Ein aus Sierra Leone stammender Mann fühlt sich im brandenburgischen Prenzlau nicht mehr sicher, nachdem er vor gut zwei Wochen brutal zusammengeschlagen wurde. Aus Furcht vor weiteren Angriffen möchte er in die Landeshauptstadt Potsdam umziehen. Die Ausländerbeauftragte des Landes unterstützt ihn dabei.
Eigentlich schien der Fall schnell gelöst: Nur wenige Stunden, nachdem Neil D. in der Nacht zum 16. August auf offener Straße mit Schlagring und Knüppeln niedergeprügelt worden war, nahm die Polizei drei tatverdächtige junge Männer und eine Frau fest. Die Staatsanwaltschaft in Neuruppin rechnet sie der rechten Szene zu, einer der Männer ist mehrfach wegen Gewaltdelikten aufgefallen. Die Justiz griff konsequent durch: Drei der mutmaßlichen Angreifer sitzen in Untersuchungshaft.
Doch Neil D., der seit zweieinhalb Jahren im Prenzlauer Flüchtlingsheim lebt, hat weiterhin große Angst. “Prenzlau ist eine kleine Stadt, und die kennen mich”, sagt der 34-Jährige. “Die”, damit meint D. Freunde der Täter. Dass während des Überfalls mehrere Autos vorbeigefahren seien, ohne dass die Fahrer reagierten, hat sein Vertrauen in die Prenzlauer noch weiter erschüttert.
Nur in seiner Unterkunft fühlt sich Neil D. noch einigermaßen sicher. Er verlässt sie nur, wenn er einkaufen oder zu Behörden gehen muss. Neil D. schläft schlecht. “Ich will weg”, sagt er.
Helfer des Vereins “Opferperspektive”, die sich um Neil D. kümmern, sind überzeugt, dass ihn der brutale Angriff traumatisiert hat. Es sei am besten, ihn nach Potsdam zu verlegen, meint Vereinsmitglied Claudia Luza. Denn dort gibt es, ebenso wie in Berlin, Psychologen, die sich um Opfer rassistischer Gewalt kümmern.

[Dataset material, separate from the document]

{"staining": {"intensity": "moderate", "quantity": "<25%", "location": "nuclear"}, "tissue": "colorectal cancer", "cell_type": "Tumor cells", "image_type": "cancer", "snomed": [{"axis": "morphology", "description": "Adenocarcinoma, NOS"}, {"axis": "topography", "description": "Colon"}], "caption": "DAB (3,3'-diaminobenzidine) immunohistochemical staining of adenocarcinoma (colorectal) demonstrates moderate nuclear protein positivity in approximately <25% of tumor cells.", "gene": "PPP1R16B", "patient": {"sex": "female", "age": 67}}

Zudem nehmen die Helfer einen Vorfall sehr ernst, der sich nach Darstellung von Neil D. eine Woche nach dem Überfall ereignet hat. Vor einem Supermarkt hätten zwei Männer auf ihn gewartet und ihn beschimpft: “Scheiß Neger, du bist schuld, dass unsere Freunde im Knast sitzen.” Und sich mit der Drohung verabschiedet: “Wir kriegen dich.”
Die Polizei hat keine Zeugen für diese Pöbelei gefunden. Polizeisprecher Ingo Heese sagt deshalb: “Das mit der Bedrohung ist nicht ganz rund.” Im Allgemeinen gehe es in Prenzlau auch gar nicht so gefährlich zu, beteuert er. “Schlimme” ausländerfeindliche Übergriffe wie der auf D. kämen nur selten vor. Eigentlich lebten Flüchtlinge hier sicher — weshalb die Attacke auch nicht zum Anlass genommen wurde, das Asylbewerberheim zusätzlich zu sichern: “Wir schauen wie immer regelmäßig vorbei. Aber wir gehen davon aus, dass es sich um einen Einzelfall handelt.”
Almuth Berger, Ausländerbeauftragte der Landesregierung in Potsdam, hält einen Umzug von Neil D. trotzdem für richtig. Obwohl die Aufnahmestellen der Landeshauptstadt ausgelastet sind, will Berger beim amtierenden Potsdamer Oberbürgermeister Jann Jakobs (SPD) für den Flüchtling aus Sierra Leone eine Ausnahmeerlaubnis erreichen. Dass die Prenzlauer Rechtsextremen sich die Hände reiben dürften, wenn D. die Stadt verlässt, nimmt die Ausländerbeauftragte in Kauf: “Man kann es nicht verantworten, auf dem Rücken eines einzelnen Opfers einen Kampf um Toleranz vor Ort zu führen.”
Neil D. hofft nun, Prenzlau möglichst schnell verlassen zu dürfen. Dass örtliche Ausländerfeinde durch strenges Vorgehen gegen seine mutmaßlichen Peiniger zur Räson gebracht werden, glaubt er nicht. Im Gegenteil, fürchtet er: “Wenn die hart bestraft werden sollten, dann hassen mich die Rechten doch noch viel mehr.”